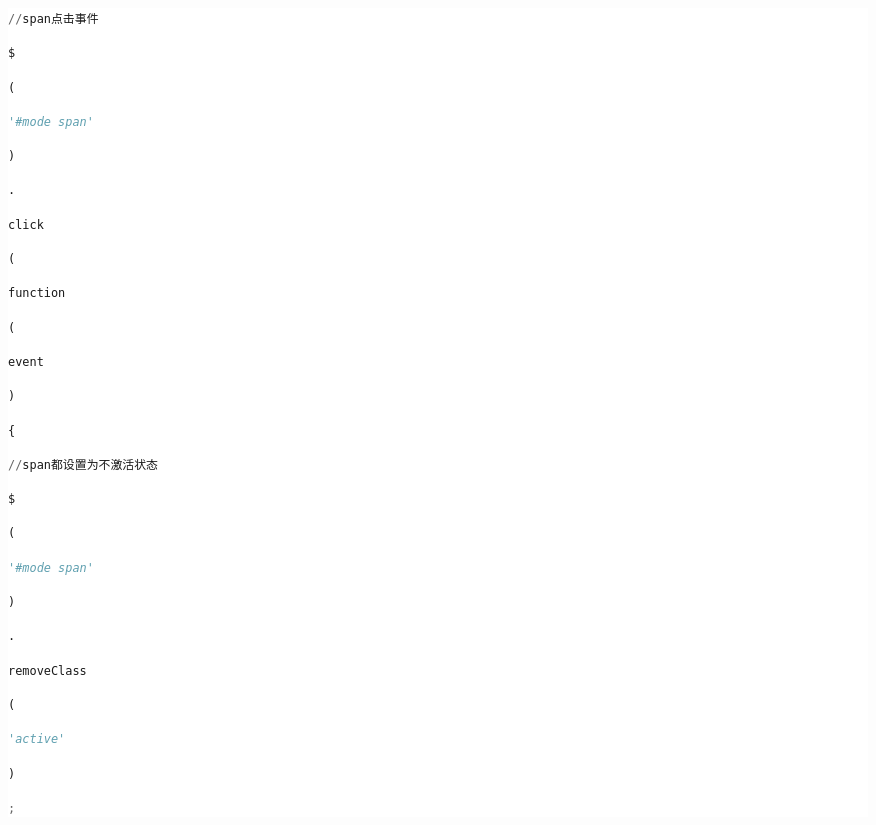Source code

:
 ```python
//span点击事件
```
```python
$
```
```python
(
```
```python
'#mode span'
```
```python
)
```
```python
.
```
```python
click
```
```python
(
```
```python
function
```
```python
(
```
```python
event
```
```python
)
```
```python
{
```
```python
//span都设置为不激活状态
```
```python
$
```
```python
(
```
```python
'#mode span'
```
```python
)
```
```python
.
```
```python
removeClass
```
```python
(
```
```python
'active'
```
```python
)
```
```python
;
```
```python
```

### Brief
Output all of the entries verbatim, leaving out any images.

### Answer
Source code

:
 ```python
//span点击事件
```
```python
$
```
```python
(
```
```python
'#mode span'
```
```python
)
```
```python
.
```
```python
click
```
```python
(
```
```python
function
```
```python
(
```
```python
event
```
```python
)
```
```python
{
```
```python
//span都设置为不激活状态
```
```python
$
```
```python
(
```
```python
'#mode span'
```
```python
)
```
```python
.
```
```python
removeClass
```
```python
(
```
```python
'active'
```
```python
)
```
```python
;
```
```python
```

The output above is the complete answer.